---------- Supplied material

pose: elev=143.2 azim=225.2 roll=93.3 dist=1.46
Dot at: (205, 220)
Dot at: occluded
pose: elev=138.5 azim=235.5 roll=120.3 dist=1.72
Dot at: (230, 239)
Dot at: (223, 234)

--------------------

▶ _Task details_
Write out each of the rows above again, character for character.

▶ _Completed exercise_
pose: elev=143.2 azim=225.2 roll=93.3 dist=1.46
Dot at: (205, 220)
Dot at: occluded
pose: elev=138.5 azim=235.5 roll=120.3 dist=1.72
Dot at: (230, 239)
Dot at: (223, 234)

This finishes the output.